We would like to thank Dr O’Brien for his comments regarding our recent article entitled “Prevention of preterm delivery by 17 alpha-hydroxyprogesterone caproate (17P) in asymptomatic twin pregnancies with a short cervix: a randomized controlled trial.”
We noted that the intent-to-treat analysis in our study showed that treatment with 17P was associated with a significant increase in the preterm delivery rate before 32 weeks: 29% (24 of 82) vs 12% (10 of 83) in the control group. This increased risk was even more obvious when the analysis was restricted to the evaluated cases (ie, those not lost to follow-up): 29% (24 of 82) vs 8% (6 of 79) in the control group ( P = .0005) before 32 weeks and 40% (33 of 82) vs 24% (19 of 79) in the control group ( P = .03) before 34 weeks.

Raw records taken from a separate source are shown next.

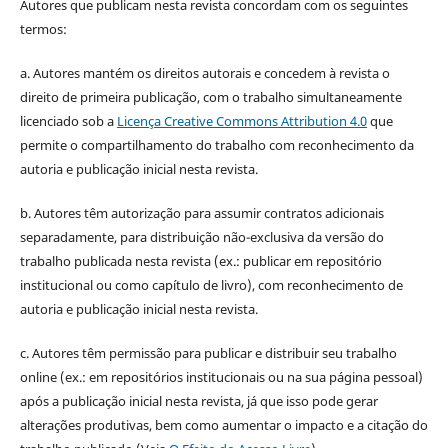
Autores que publicam nesta revista concordam com os seguintes
termos:
a. Autores mantém os direitos autorais e concedem à revista o
direito de primeira publicação, com o trabalho simultaneamente
licenciado sob a
Licença Creative Commons Attribution 4.0
que
permite o compartilhamento do trabalho com reconhecimento da
autoria e publicação inicial nesta revista.
b. Autores têm autorização para assumir contratos adicionais
separadamente, para distribuição não-exclusiva da versão do
trabalho publicada nesta revista (ex.: publicar em repositório
institucional ou como capítulo de livro), com reconhecimento de
autoria e publicação inicial nesta revista.
c. Autores têm permissão para publicar e distribuir seu trabalho
online (ex.: em repositórios institucionais ou na sua página pessoal)
após a publicação inicial nesta revista, já que isso pode gerar
alterações produtivas, bem como aumentar o impacto e a citação do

We would also like to note the potential role of castor oil in these negative findings. Because the design of our study was an open-label, randomized controlled trial, our control group did not receive any placebo, and in particular no castor oil, usually used as placebo in other trials. On the other hand, castor oil was the vehicle used in our 17P. A tocographic study long ago observed an increase in contractility in the human myometrium after castor oil exposure. Our study therefore renews previously expressed concerns of the uterotonic effects of castor oil, especially in that we used high doses of 17P (500 mg repeated twice weekly). The recent study reported by O’Sullivan et al in the Journal strengthens our doubts: they demonstrated in vitro that exposure of human myometrial preparations to castor oil results in enhanced oxytocin-induced contractility.

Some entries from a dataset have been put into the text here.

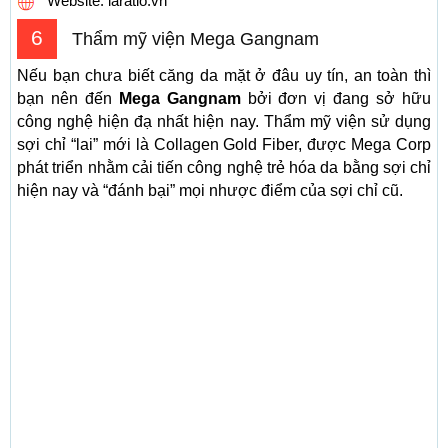
Website: laratio.vn
6
Thẩm mỹ viện Mega Gangnam
Nếu bạn chưa biết căng da mặt ở đâu uy tín, an toàn
thì
bạn nên đến
Mega Gangnam
bởi đơn vị đang sở hữu
công nghệ hiện đạ nhất hiện nay. Thẩm mỹ viện sử dụng
sợi chỉ “lai” mới là Collagen Gold Fiber, được Mega Corp
phát triển nhằm cải tiến công nghệ trẻ hóa da bằng sợi chỉ
hiện nay và “đánh bại” mọi nhược điểm của sợi chỉ cũ.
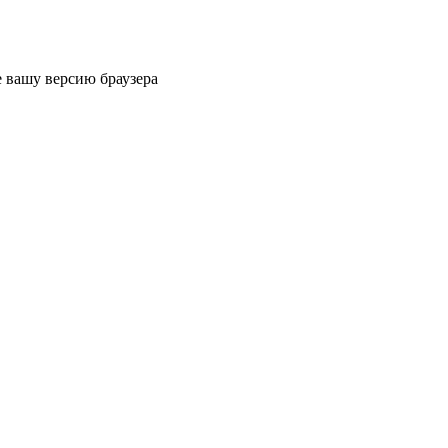
 вашу версию браузера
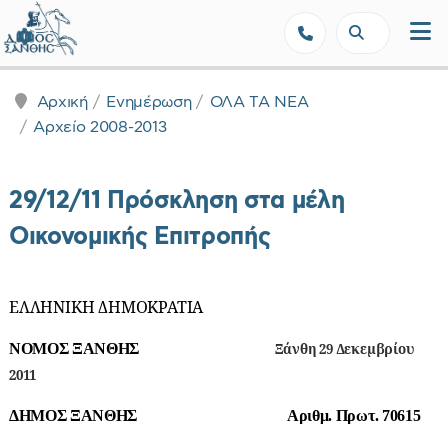
Δήμος Ξάνθης - Επίσημη Ιστοσε
Αρχική
Ενημέρωση
ΟΛΑ ΤΑ ΝΕΑ
Αρχείο 2008-2013
29/12/11 Πρόσκληση στα μέλη
Οικονομικής Επιτροπής
ΕΛΛΗΝΙΚΗ ΔΗΜΟΚΡΑΤΙΑ
ΝΟΜΟΣ ΞΑΝΘΗΣ
Ξάνθη 29 Δεκεμβρίου
2011
ΔΗΜΟΣ ΞΑΝΘΗΣ
Αριθμ. Πρωτ. 70615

Therefore, we cannot rule out the possibility that the potential harmful effect of 17P in our experimental group was linked to high maternal concentrations of castor oil that increased contractility in patients at high risk because of a twin pregnancy and short cervix, especially at early gestational ages. Our results, like those of O’Sullivan et al, raise once again the role and validity of the use of castor oil as the vehicle for 17P.
Furthermore, beyond our randomized trial, no study has been specifically designed to investigate the effect of any type of progesterone in reducing preterm birth in asymptomatic twin pregnancies with a short cervix. There is insufficient evidence, therefore, according to the recommendation of the SFMF clinical guideline, to recommend the use of any progestogen agent in women with asymptomatic twin pregnancies and a short cervix. In light of the literature and our data, we agree with Dr O’Brien that 17OHP is ineffective in the prevention of prematurity for twin pregnancy and may be potentially harmful for fetuses. Currently only natural progesterone should be assessed in the prevention of preterm birth in twin pregnancy, and its use should be carefully restricted to randomized trials, with special attention given to the evaluation of the tolerance of this drug.
Finally, in routine practice, we think that providers should be warned not to prescribe 17P or any other progestogen agent in twin pregnancies.